Under portfolio investment, a net increase in residents’ external assets is attributable to a rise of €23 billion in their holdings of foreign bonds and Treasury bills (loan securitisation). A net decrease in their liabilities is almost entirely attributable to a drop of €340 million in non-residents’ holdings of Greek government bonds and Treasury bills.

Under other investment, a net decrease in residents’ external assets is attributable to a decline of €1.6 billion in residents’ deposit and repo holdings abroad and the statistical adjustment (of €1.2 billion) related to holdings of euro banknotes. A net increase in their liabilities reflects a rise of €22.2 billion in non-residents’ deposit and repo holdings in Greece (including the TARGET account, as well as loan securitisation).
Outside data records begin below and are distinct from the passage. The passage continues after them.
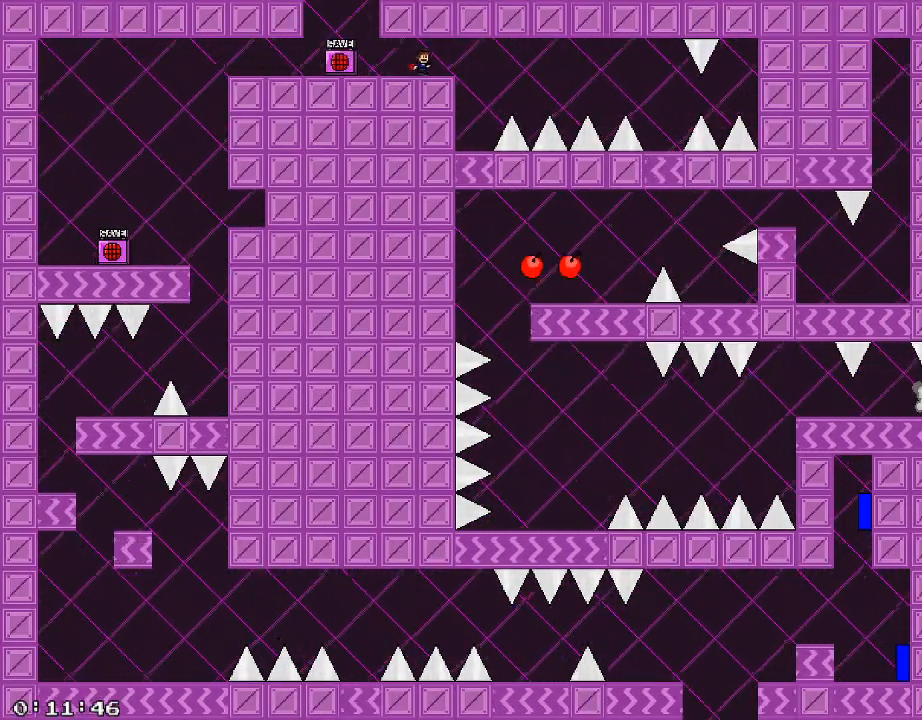
{"keys": ["a"], "events": [[300, "a", "down"], [300, "d", "up"]]}
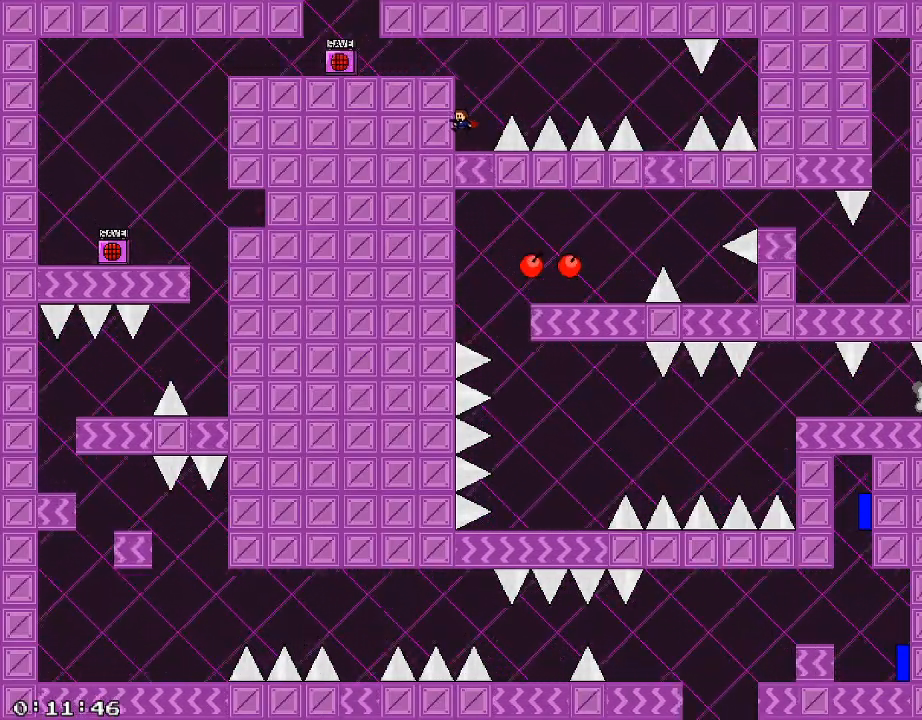
{"keys": ["d"], "events": [[160, "d", "down"], [160, "shift_r", "down"], [180, "a", "up"], [380, "shift_r", "up"]]}
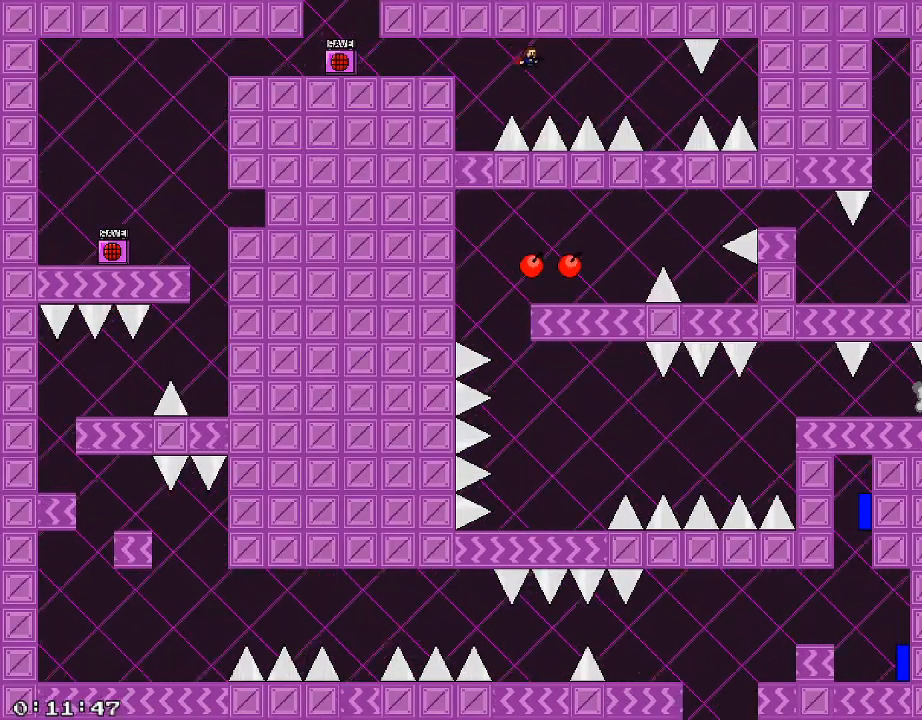
{"keys": ["d"], "events": [[200, "shift_r", "down"], [280, "shift_r", "up"]]}
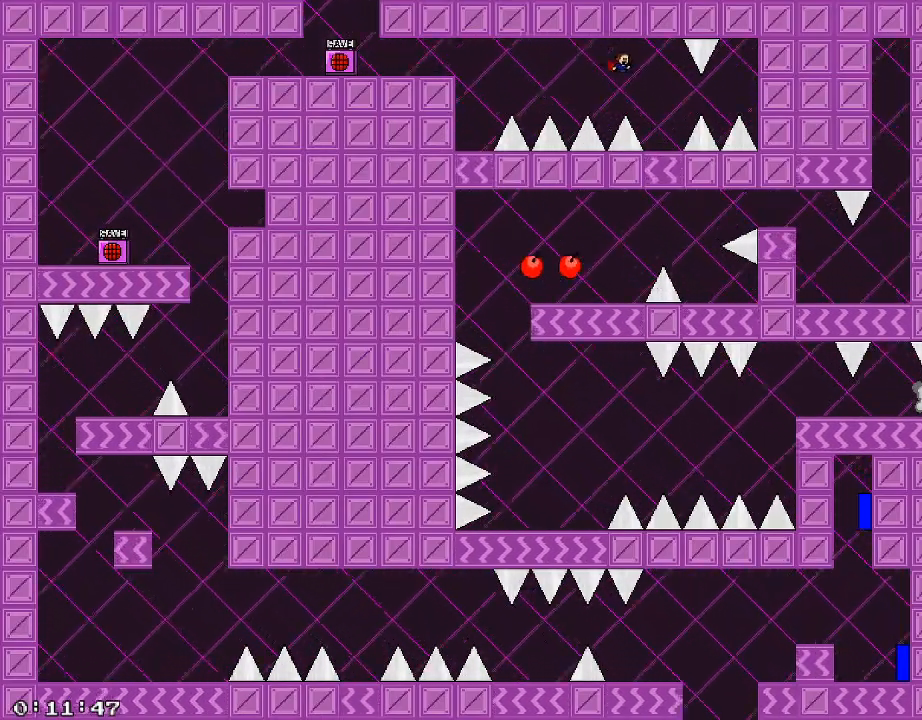
{"keys": [], "events": [[240, "d", "up"], [300, "shift_r", "down"], [420, "shift_r", "up"], [460, "a", "down"], [500, "a", "up"]]}
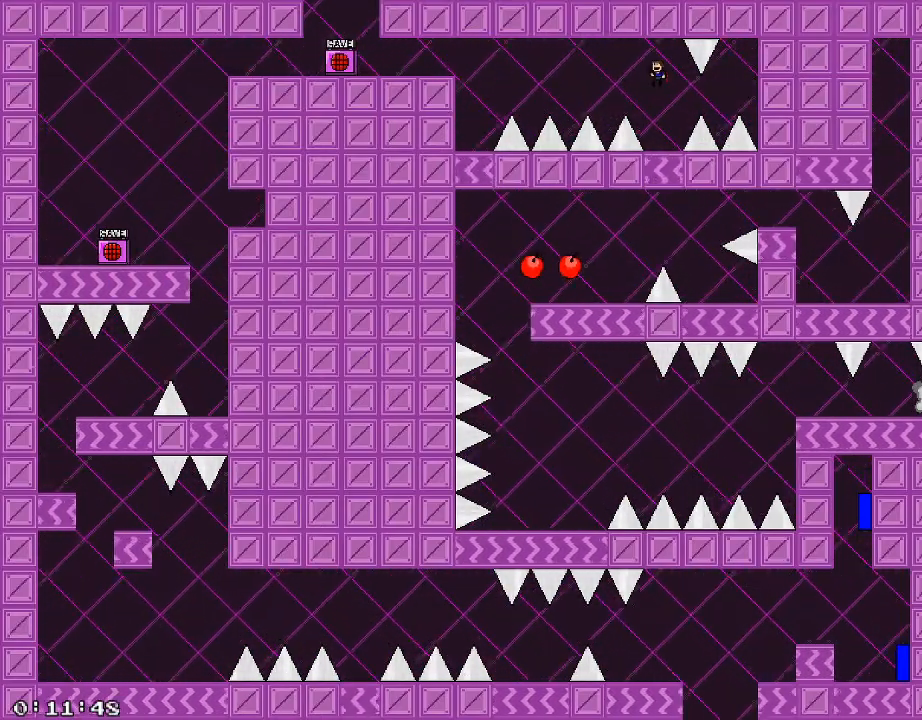
{"keys": ["d"], "events": [[420, "shift_r", "down"], [480, "d", "down"], [480, "shift_r", "up"]]}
In the January-September 2019 period, under direct investment, residents’ net external assets increased by €273 million and their net external liabilities rose by €2.6 billion.

Under portfolio investment, a net increase in residents’ external assets is due to a rise of €24.5 billion in residents’ holdings of foreign bonds and Treasury bills. A net increase in their liabilities is accounted for by a rise of €4.0 billion in non-residents’ holdings of Greek government bonds and Treasury bills.

Under other investment, a net increase in residents’ external assets is chiefly attributable to the statistical adjustment (of €3.9 billion) related to holdings of euro banknotes, which was partially offset by a decrease of €3.5 billion in residents’ deposit and repo holdings abroad. A net increase in their liabilities reflects mainly a rise of €20.7 billion in non-residents’ deposit and repo holdings in Greece (the TARGET account included).

At end-September 2019, Greece’s reserve assets stood at €7.5 billion, compared with €6.2 billion at end-September 2018.

 

Note: Balance of payments statistics for October 2019 will be released on 20 December 2019.